Start of Block
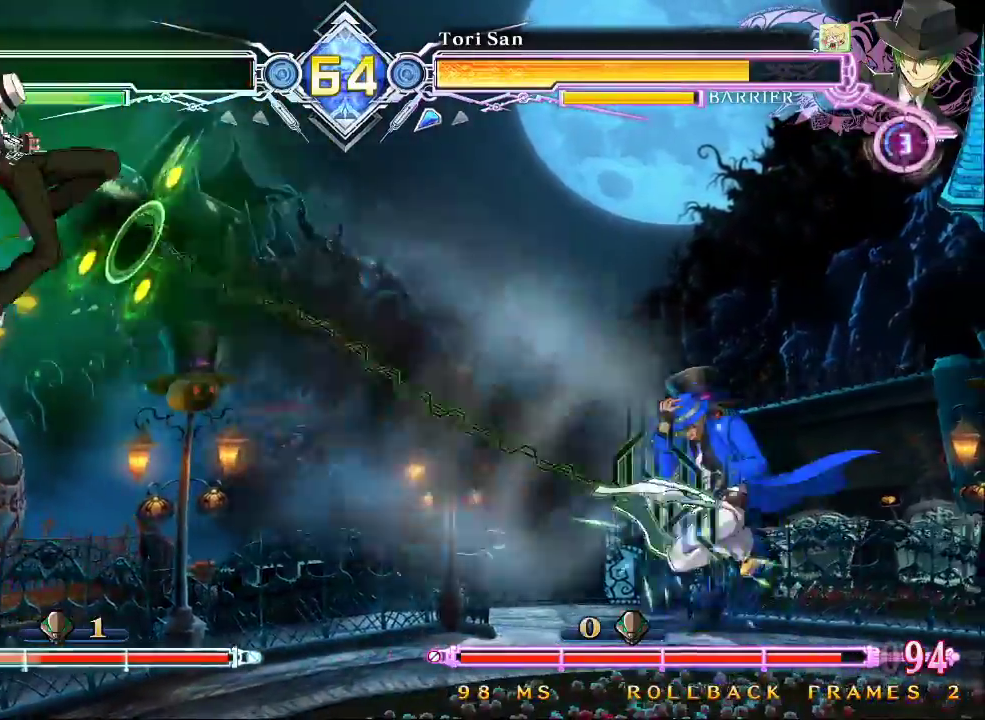
{"buttons": [], "left_stick": "down-right", "events": [[100, "left_stick", "right"], [367, "left_stick", "up-right"], [500, "left_stick", "down-right"]]}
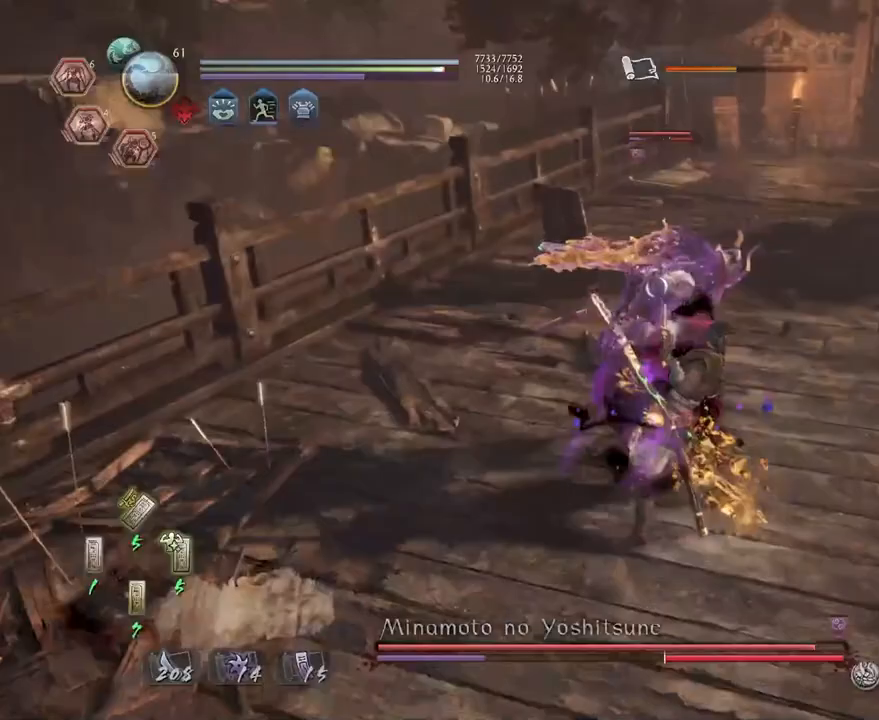
Gameplay with a controller (PlayStation layout); each line is a JSON object with the inputs held at the frame after it. "events" lists button and stick changes between this image and that frame as [ms after this image, input, new state], when the widget could be followed in between. Not read: CROSS.
{"buttons": ["TRIANGLE"], "left_stick": "center", "right_stick": "center", "events": [[83, "TRIANGLE", "down"], [100, "TRIANGLE", "up"], [150, "R1", "up"], [217, "SQUARE", "down"], [300, "SQUARE", "up"], [433, "TRIANGLE", "down"]]}
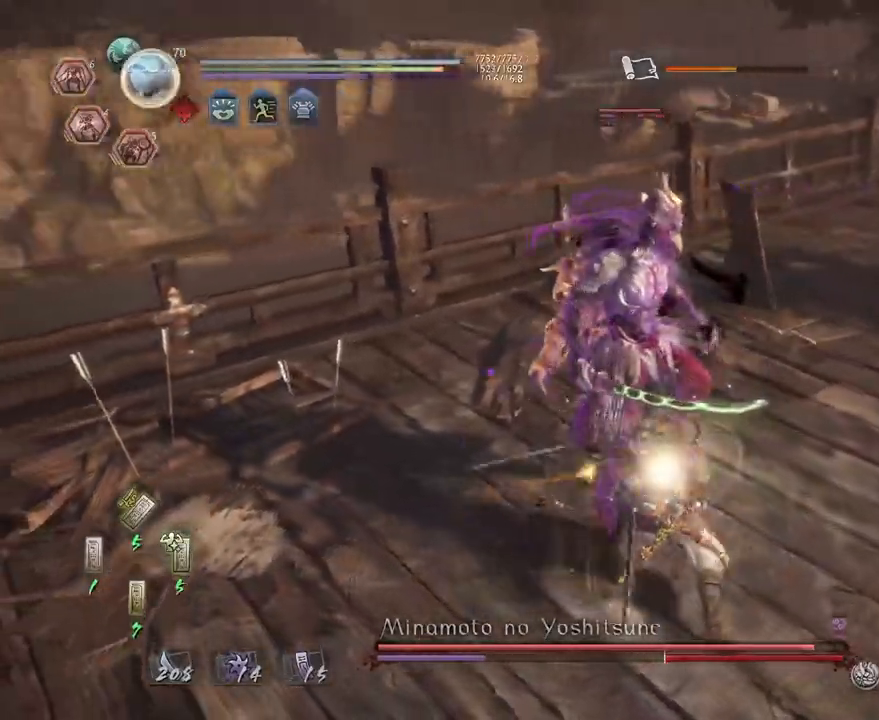
{"buttons": ["R1"], "left_stick": "center", "right_stick": "center", "events": [[167, "TRIANGLE", "up"], [250, "TRIANGLE", "down"], [350, "TRIANGLE", "up"], [433, "R1", "down"]]}
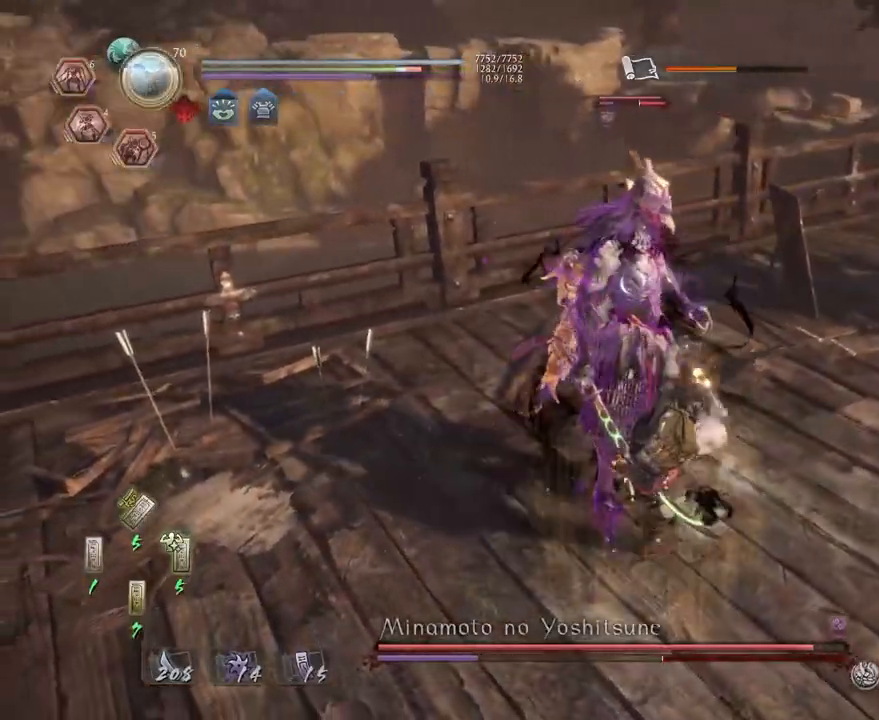
{"buttons": [], "left_stick": "center", "right_stick": "center", "events": [[50, "R1", "up"], [100, "left_stick", "up-left"], [433, "left_stick", "center"]]}
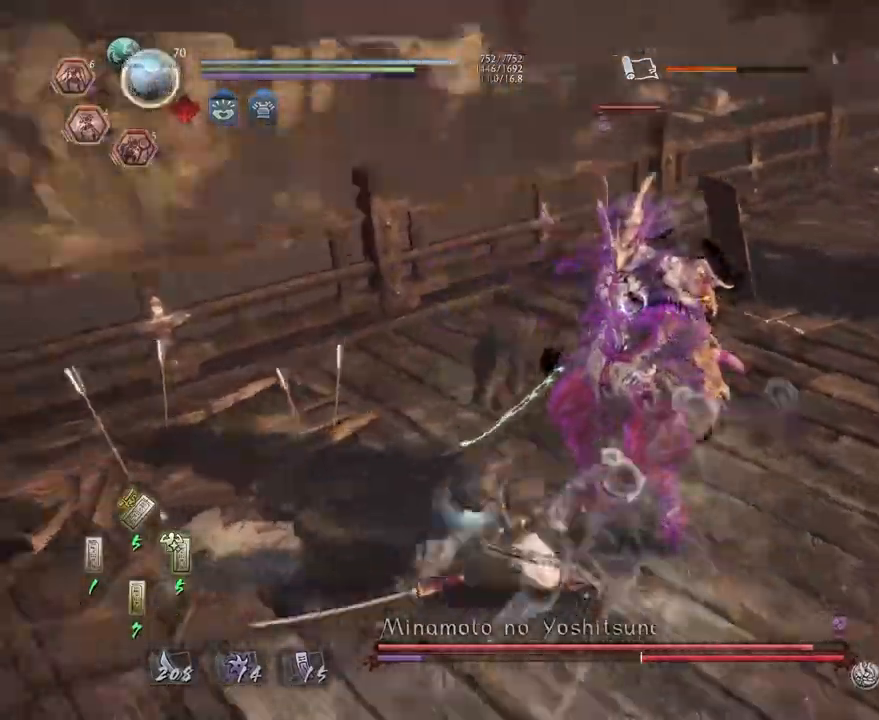
{"buttons": ["TRIANGLE"], "left_stick": "center", "right_stick": "center", "events": [[17, "TRIANGLE", "down"], [267, "TRIANGLE", "up"], [367, "TRIANGLE", "down"]]}
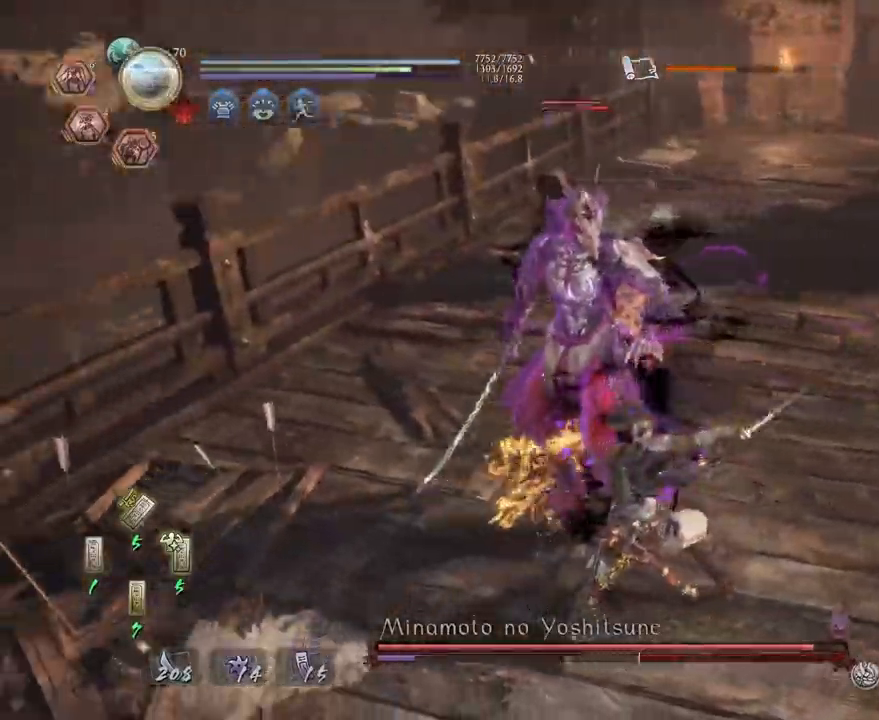
{"buttons": ["TRIANGLE"], "left_stick": "center", "right_stick": "center", "events": []}
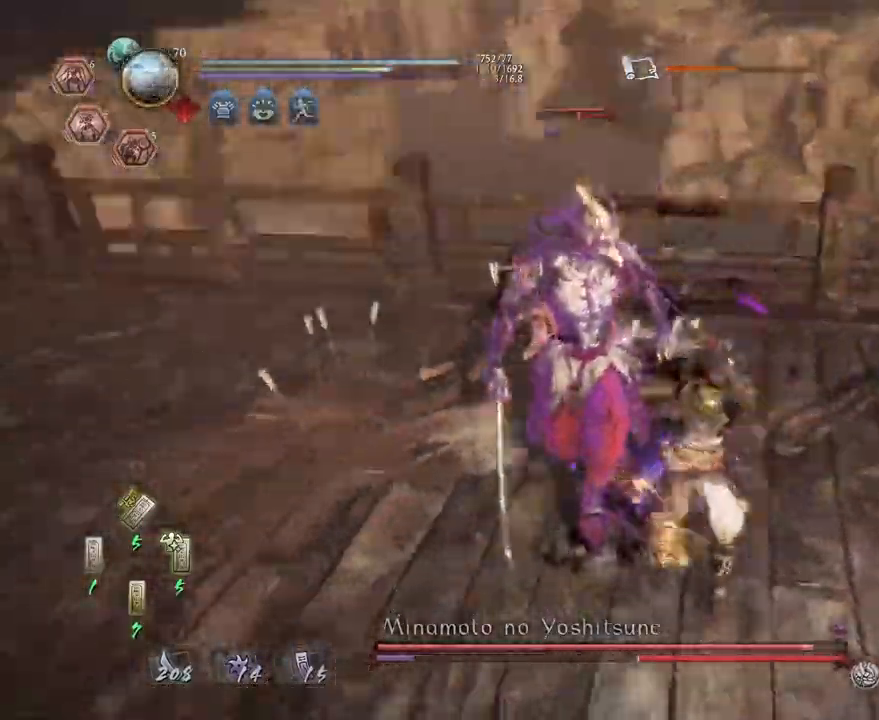
{"buttons": ["TRIANGLE"], "left_stick": "center", "right_stick": "center", "events": []}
End of Block
With the images removed, give back every entry exactly as shown.

### Task answer
{"buttons": [], "left_stick": "down-right", "events": [[100, "left_stick", "right"], [367, "left_stick", "up-right"], [500, "left_stick", "down-right"]]}
Gameplay with a controller (PlayStation layout); each line is a JSON object with the inputs held at the frame after it. "events" lists button and stick changes between this image and that frame as [ms after this image, input, new state], when the widget could be followed in between. Not read: CROSS.
{"buttons": ["TRIANGLE"], "left_stick": "center", "right_stick": "center", "events": [[83, "TRIANGLE", "down"], [100, "TRIANGLE", "up"], [150, "R1", "up"], [217, "SQUARE", "down"], [300, "SQUARE", "up"], [433, "TRIANGLE", "down"]]}
{"buttons": ["R1"], "left_stick": "center", "right_stick": "center", "events": [[167, "TRIANGLE", "up"], [250, "TRIANGLE", "down"], [350, "TRIANGLE", "up"], [433, "R1", "down"]]}
{"buttons": [], "left_stick": "center", "right_stick": "center", "events": [[50, "R1", "up"], [100, "left_stick", "up-left"], [433, "left_stick", "center"]]}
{"buttons": ["TRIANGLE"], "left_stick": "center", "right_stick": "center", "events": [[17, "TRIANGLE", "down"], [267, "TRIANGLE", "up"], [367, "TRIANGLE", "down"]]}
{"buttons": ["TRIANGLE"], "left_stick": "center", "right_stick": "center", "events": []}
{"buttons": ["TRIANGLE"], "left_stick": "center", "right_stick": "center", "events": []}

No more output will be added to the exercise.